**TASK ITEM**: Please set down the text on environmental liability word for word, between "This is indeed" and "or federal statutes.", inclusive.

**STUDY TEXT**:

+ + + + + + +

Recently, President Bush and the Environmental Protection Agency (EPA) seemingly put to rest the tremendous concerns of the lending and real estate communities, when it eased the liability of banks for pollution caused by businesses to which they loaned money. The April ruling finally accomplished what Congress had been attempting, but failed to do for the past two years through bills in both the Senate and the House of Representatives.

Commercial property owners have also seen hints at similar forms of relief on the regional level. For example, there have been major efforts during the past six months to revamp New Jersey's Environmental Cleanup Responsibility Act (ECRA), which has been viewed as a major stumbling block to urban investment. The state's Senate Environment Committee has held several hearings during the first half of this year on exactly this topic, and Governor Jim Florio has announced his intentions to enact major changes.

This is indeed good news to an industry that has been suffering through a sluggish economy, as well as through the inequities of many regulatory acts. However, property owners should not be too quick to view such government moves as an easing of environmental liability under state or federal statutes.

+ + + + + + +

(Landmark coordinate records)
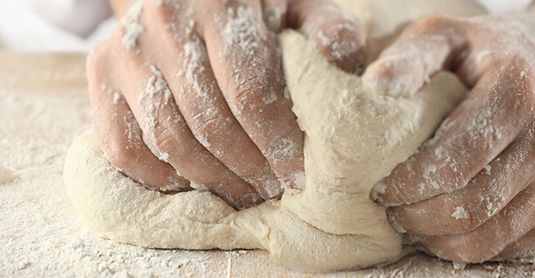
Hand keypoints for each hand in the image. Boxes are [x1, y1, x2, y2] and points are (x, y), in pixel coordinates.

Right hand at [87, 0, 363, 208]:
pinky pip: (125, 147)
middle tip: (275, 191)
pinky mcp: (101, 73)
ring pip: (169, 140)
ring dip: (213, 180)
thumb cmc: (253, 6)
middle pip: (211, 123)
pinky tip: (199, 183)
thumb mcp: (298, 6)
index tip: (299, 174)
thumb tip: (349, 76)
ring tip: (246, 193)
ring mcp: (126, 49)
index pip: (251, 92)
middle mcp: (165, 22)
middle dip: (250, 168)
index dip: (278, 142)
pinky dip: (163, 178)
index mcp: (221, 4)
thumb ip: (329, 32)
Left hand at [365, 0, 534, 261]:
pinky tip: (439, 226)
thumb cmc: (493, 53)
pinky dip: (462, 247)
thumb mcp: (450, 34)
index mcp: (517, 97)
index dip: (409, 183)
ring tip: (409, 220)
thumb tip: (374, 84)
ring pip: (484, 239)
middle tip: (389, 208)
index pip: (455, 162)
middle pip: (468, 207)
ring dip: (434, 239)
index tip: (380, 185)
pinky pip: (502, 248)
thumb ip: (412, 56)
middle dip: (415, 217)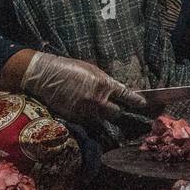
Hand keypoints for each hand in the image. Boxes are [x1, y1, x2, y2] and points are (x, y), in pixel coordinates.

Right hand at [18, 51, 147, 126]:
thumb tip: (117, 90)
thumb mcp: (92, 70)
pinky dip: (90, 118)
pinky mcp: (75, 117)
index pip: (126, 96)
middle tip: (115, 107)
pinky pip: (88, 122)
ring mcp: (86, 110)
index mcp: (104, 84)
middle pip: (116, 114)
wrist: (47, 75)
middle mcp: (97, 100)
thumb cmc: (70, 68)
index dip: (137, 101)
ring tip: (96, 108)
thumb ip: (106, 82)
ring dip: (103, 116)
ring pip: (102, 119)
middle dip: (117, 111)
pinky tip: (85, 110)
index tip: (143, 104)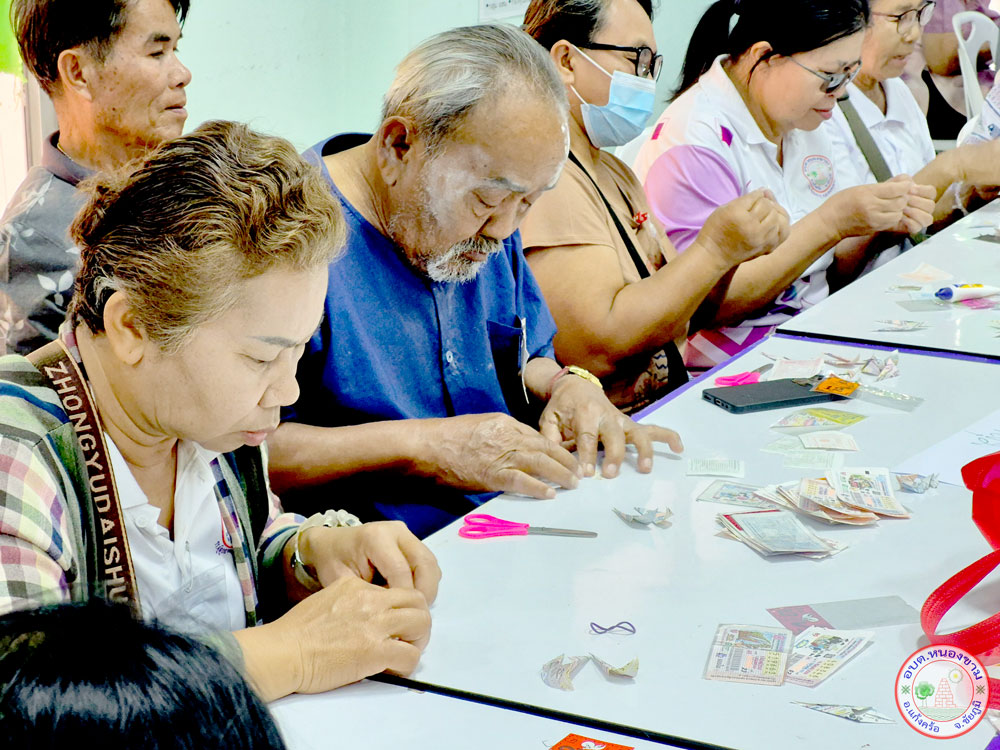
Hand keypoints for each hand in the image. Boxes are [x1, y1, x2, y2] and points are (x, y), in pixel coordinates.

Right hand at [238, 576, 430, 698]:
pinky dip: (406, 666)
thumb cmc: (296, 633)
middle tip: (408, 639)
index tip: (394, 625)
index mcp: (357, 585)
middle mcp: (371, 599)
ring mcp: (375, 624)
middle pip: (417, 601)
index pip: (396, 590)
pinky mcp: (375, 650)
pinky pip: (410, 656)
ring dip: (417, 641)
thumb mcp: (326, 598)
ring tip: (403, 653)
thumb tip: (366, 617)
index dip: (401, 609)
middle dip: (418, 620)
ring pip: (421, 623)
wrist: (282, 652)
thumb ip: (350, 600)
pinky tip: (392, 671)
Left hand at [301, 521, 440, 603]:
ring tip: (414, 609)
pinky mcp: (412, 541)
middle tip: (415, 617)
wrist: (331, 544)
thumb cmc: (332, 562)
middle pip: (424, 563)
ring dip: (428, 588)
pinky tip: (411, 598)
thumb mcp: (341, 581)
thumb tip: (392, 616)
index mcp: (375, 538)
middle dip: (424, 593)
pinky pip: (428, 563)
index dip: (403, 597)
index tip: (399, 619)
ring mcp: (406, 534)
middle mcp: (396, 531)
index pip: (400, 570)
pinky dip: (426, 582)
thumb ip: (367, 595)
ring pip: (430, 563)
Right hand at [418, 412, 580, 499]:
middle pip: (545, 447)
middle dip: (564, 459)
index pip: (537, 436)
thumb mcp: (478, 426)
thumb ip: (499, 436)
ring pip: (540, 463)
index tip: (565, 457)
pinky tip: (551, 493)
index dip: (555, 448)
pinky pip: (522, 481)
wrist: (426, 446)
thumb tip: (514, 449)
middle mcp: (507, 435)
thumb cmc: (446, 438)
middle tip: (578, 471)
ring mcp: (501, 454)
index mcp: (504, 422)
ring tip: (573, 483)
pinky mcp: (493, 474)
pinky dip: (539, 487)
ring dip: (560, 474)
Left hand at [539, 373, 682, 477]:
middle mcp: (607, 415)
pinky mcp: (631, 425)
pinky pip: (653, 429)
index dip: (586, 455)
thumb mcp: (548, 419)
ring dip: (644, 450)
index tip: (586, 473)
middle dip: (614, 454)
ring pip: (638, 432)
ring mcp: (622, 420)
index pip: (586, 435)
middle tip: (610, 474)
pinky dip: (668, 437)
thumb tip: (552, 460)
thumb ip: (549, 438)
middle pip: (614, 435)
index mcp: (584, 412)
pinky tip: (678, 449)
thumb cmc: (562, 407)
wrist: (576, 387)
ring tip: (646, 468)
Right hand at [698, 189, 790, 265]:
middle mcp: (752, 228)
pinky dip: (779, 225)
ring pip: (778, 218)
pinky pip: (783, 233)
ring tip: (765, 215)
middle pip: (769, 207)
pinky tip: (772, 224)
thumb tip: (764, 191)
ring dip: (773, 214)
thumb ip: (744, 200)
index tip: (753, 198)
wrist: (713, 256)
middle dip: (765, 203)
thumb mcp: (724, 209)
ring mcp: (761, 240)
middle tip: (758, 206)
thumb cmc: (715, 230)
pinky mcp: (766, 248)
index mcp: (738, 215)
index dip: (756, 195)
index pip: (757, 197)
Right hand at [824, 176, 934, 237]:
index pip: (896, 189)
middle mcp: (872, 207)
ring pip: (898, 213)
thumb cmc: (841, 203)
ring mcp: (874, 220)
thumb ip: (880, 186)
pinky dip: (893, 216)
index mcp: (867, 194)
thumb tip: (902, 180)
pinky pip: (892, 222)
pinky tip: (887, 212)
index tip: (906, 183)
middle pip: (900, 201)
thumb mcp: (859, 188)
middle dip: (903, 197)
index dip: (905, 185)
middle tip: (899, 194)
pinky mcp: (875, 228)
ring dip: (899, 208)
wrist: (830, 223)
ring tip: (893, 204)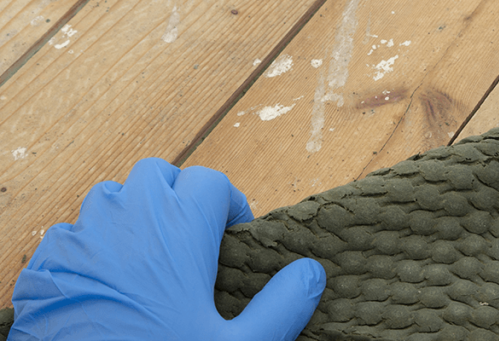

+ + + + + + +

**RESPONSE TO THE EXERCISE**:
This is indeed good news to an industry that has been suffering through a sluggish economy, as well as through the inequities of many regulatory acts. However, property owners should not be too quick to view such government moves as an easing of environmental liability under state or federal statutes.